Restaurant chain Wahaca recently made the headlines over claims they were willing to deduct money from a waiter’s salary after a group of customers ran out without paying their food bill. Whilst social media users expressed outrage at this sentiment, Wahaca were quick to clarify that this practice would only occur in extreme circumstances and that no action would be taken in this situation.

The media debate surrounding this incident may have caused many employers to question their existing practices. After all, there is nothing unlawful about deducting money from an employee’s salary for an act of misconduct, providing the individual has given their prior written consent. These ‘wastage clauses’ are particularly common in the service industry, with employers often including mention of these within their contracts of employment as a failsafe against incidents which result in a financial cost to the business.

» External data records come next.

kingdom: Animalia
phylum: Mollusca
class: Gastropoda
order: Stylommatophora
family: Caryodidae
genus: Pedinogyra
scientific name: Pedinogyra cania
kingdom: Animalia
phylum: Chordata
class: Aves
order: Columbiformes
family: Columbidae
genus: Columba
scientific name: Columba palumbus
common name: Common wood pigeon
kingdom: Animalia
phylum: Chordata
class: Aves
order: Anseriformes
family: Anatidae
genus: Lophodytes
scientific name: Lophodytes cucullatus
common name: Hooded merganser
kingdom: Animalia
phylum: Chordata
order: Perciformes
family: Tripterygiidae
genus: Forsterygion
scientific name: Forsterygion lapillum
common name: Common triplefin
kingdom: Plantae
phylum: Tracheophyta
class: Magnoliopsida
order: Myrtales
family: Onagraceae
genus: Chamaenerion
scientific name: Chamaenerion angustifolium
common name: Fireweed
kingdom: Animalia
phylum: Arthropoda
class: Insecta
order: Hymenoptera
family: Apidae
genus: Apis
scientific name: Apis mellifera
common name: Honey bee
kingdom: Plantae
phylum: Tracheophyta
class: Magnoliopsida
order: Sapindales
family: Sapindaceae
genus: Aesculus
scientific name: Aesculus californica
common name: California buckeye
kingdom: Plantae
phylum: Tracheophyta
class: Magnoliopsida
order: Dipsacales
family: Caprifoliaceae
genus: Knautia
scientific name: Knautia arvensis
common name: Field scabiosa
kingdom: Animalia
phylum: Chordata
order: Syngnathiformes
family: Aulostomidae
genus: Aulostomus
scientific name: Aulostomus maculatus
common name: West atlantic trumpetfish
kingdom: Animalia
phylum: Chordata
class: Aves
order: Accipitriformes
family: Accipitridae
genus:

Employees may naturally be unhappy with the prospect of money being taken from their wages and will often look to dispute this. It is therefore important that employers ensure any contractual provision is applied lawfully. For example, Wahaca confirmed they would only deduct money from an employee’s salary in the event of ‘gross negligence’. Therefore, before doing so the company would need to be able to evidence that the employee’s behaviour fell into this category.

Wastage clauses that are applied unlawfully will be open to claims of unauthorised deductions at an employment tribunal. Whilst the compensation for an unauthorised deduction claim is not as high as discrimination or unfair dismissal, losing a case of this nature may still result in significant reputational damage. This means employers should assess each scenario on a case by case basis and be able to present sufficient proof of misconduct.

It is also worth noting that deductions which relate to misconduct will be excluded from National Minimum Wage (NMW) obligations. This means it will be acceptable to deduct an employee’s salary below NMW limits when they are liable and this will not result in potential punitive action from HM Revenue and Customs. Having said this, employers are advised to consider how salary deductions will impact employees financially and the affect this will have on morale. Therefore, it may be wise to consider spreading particularly significant costs across several pay periods to reduce any unnecessary financial impact.

Ultimately, employers can rest easy in the knowledge that deducting money from employees in times of misconduct remains lawful, providing they have the appropriate contractual provisions in place. Having said this, it may still be wise to review any existing contracts to ensure they remain fit for purpose and consider amending certain wording where necessary to ensure greater protection in the future.